WHAT TO WORK ON:
Reproduce the lines from the very first one through the line containing "Nincstelen János", including both ends, without changing any character.

*** Opening RECORDED INFORMATION ***

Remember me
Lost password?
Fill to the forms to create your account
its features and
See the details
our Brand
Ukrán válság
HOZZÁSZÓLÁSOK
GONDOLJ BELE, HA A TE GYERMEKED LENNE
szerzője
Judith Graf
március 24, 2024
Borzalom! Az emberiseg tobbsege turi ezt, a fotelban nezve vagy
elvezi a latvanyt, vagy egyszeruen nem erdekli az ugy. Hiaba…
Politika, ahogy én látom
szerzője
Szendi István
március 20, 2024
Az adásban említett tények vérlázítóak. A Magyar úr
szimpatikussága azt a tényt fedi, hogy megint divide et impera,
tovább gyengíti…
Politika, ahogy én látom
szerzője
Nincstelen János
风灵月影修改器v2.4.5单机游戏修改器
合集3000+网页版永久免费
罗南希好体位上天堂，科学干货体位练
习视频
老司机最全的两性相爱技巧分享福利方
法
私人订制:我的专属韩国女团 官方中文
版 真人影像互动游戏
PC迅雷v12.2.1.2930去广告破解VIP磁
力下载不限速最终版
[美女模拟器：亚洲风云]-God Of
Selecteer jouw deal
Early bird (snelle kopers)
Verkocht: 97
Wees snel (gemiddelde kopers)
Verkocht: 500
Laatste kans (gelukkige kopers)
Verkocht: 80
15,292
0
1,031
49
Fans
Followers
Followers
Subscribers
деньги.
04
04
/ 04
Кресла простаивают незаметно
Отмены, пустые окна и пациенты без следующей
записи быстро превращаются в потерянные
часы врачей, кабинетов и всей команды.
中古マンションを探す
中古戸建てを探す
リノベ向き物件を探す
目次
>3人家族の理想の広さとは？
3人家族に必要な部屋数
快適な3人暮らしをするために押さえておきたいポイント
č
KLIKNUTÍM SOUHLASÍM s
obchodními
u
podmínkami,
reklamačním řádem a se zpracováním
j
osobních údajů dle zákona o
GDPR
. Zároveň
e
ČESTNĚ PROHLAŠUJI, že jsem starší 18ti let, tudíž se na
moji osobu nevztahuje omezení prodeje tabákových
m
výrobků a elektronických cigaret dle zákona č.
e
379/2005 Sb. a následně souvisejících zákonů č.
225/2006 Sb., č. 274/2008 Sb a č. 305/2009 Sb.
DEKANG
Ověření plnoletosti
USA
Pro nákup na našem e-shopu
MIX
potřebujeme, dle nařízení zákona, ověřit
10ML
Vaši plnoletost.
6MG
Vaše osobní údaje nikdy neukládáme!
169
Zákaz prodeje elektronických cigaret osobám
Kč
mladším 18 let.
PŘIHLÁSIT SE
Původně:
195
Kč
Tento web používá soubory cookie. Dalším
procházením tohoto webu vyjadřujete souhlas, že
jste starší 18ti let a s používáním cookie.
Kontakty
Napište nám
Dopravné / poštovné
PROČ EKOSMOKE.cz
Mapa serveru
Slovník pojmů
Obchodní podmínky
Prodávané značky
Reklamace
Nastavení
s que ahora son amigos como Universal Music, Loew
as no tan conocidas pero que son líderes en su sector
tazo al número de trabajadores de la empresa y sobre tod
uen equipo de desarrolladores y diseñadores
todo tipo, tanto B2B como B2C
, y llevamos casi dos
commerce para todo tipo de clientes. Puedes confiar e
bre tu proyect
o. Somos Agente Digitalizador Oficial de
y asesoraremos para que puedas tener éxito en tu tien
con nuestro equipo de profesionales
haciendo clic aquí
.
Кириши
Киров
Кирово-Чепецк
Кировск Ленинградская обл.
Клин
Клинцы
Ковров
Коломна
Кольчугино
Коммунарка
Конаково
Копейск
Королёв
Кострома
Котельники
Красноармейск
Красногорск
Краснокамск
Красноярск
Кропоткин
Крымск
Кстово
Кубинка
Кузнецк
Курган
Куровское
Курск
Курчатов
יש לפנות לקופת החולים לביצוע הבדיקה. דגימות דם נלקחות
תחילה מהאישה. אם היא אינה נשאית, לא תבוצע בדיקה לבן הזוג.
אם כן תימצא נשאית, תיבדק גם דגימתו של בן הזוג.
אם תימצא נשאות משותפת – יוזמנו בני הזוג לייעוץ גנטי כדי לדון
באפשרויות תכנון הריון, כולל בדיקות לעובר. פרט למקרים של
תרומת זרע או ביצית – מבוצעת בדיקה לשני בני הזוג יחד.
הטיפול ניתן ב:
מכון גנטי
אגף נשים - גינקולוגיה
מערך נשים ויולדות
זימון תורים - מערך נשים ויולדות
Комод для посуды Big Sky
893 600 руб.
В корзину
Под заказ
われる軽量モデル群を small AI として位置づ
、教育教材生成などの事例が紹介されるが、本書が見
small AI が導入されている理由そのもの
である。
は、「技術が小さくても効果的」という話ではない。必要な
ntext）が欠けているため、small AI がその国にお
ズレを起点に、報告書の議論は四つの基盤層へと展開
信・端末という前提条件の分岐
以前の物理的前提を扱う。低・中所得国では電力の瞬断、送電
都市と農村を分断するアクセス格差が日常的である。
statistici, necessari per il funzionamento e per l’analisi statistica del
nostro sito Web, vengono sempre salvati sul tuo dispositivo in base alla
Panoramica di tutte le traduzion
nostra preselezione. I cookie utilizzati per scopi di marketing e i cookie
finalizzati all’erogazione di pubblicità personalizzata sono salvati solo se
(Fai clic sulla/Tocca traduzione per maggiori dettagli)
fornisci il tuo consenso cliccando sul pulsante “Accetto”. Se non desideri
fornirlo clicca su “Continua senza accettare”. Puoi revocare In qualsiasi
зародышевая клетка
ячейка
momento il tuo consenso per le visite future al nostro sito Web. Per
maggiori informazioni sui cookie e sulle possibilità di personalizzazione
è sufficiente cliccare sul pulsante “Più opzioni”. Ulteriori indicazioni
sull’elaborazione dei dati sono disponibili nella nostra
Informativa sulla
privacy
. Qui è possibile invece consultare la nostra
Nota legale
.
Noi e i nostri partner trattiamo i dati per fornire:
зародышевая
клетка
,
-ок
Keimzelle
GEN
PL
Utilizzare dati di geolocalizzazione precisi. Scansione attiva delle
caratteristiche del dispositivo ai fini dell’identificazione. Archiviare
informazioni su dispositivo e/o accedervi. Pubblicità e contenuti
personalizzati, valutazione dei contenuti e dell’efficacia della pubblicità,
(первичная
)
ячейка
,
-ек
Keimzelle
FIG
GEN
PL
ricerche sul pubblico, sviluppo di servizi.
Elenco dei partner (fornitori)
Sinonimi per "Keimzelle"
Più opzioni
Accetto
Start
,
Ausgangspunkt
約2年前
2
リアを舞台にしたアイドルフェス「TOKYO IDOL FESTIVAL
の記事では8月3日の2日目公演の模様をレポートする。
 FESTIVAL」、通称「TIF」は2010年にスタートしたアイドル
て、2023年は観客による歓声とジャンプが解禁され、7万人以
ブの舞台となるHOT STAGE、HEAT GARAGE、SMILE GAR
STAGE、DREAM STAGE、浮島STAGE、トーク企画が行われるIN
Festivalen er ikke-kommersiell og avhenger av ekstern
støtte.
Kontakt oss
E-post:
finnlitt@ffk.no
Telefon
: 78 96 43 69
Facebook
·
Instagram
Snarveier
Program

*** Closing RECORDED INFORMATION ***

YOUR SOLUTION:
Remember me
Lost password?
Fill to the forms to create your account
its features and
See the details
our Brand
Ukrán válság
HOZZÁSZÓLÁSOK
GONDOLJ BELE, HA A TE GYERMEKED LENNE
szerzője
Judith Graf
március 24, 2024
Borzalom! Az emberiseg tobbsege turi ezt, a fotelban nezve vagy
elvezi a latvanyt, vagy egyszeruen nem erdekli az ugy. Hiaba…
Politika, ahogy én látom
szerzője
Szendi István
március 20, 2024
Az adásban említett tények vérlázítóak. A Magyar úr
szimpatikussága azt a tényt fedi, hogy megint divide et impera,
tovább gyengíti…
Politika, ahogy én látom
szerzője
Nincstelen János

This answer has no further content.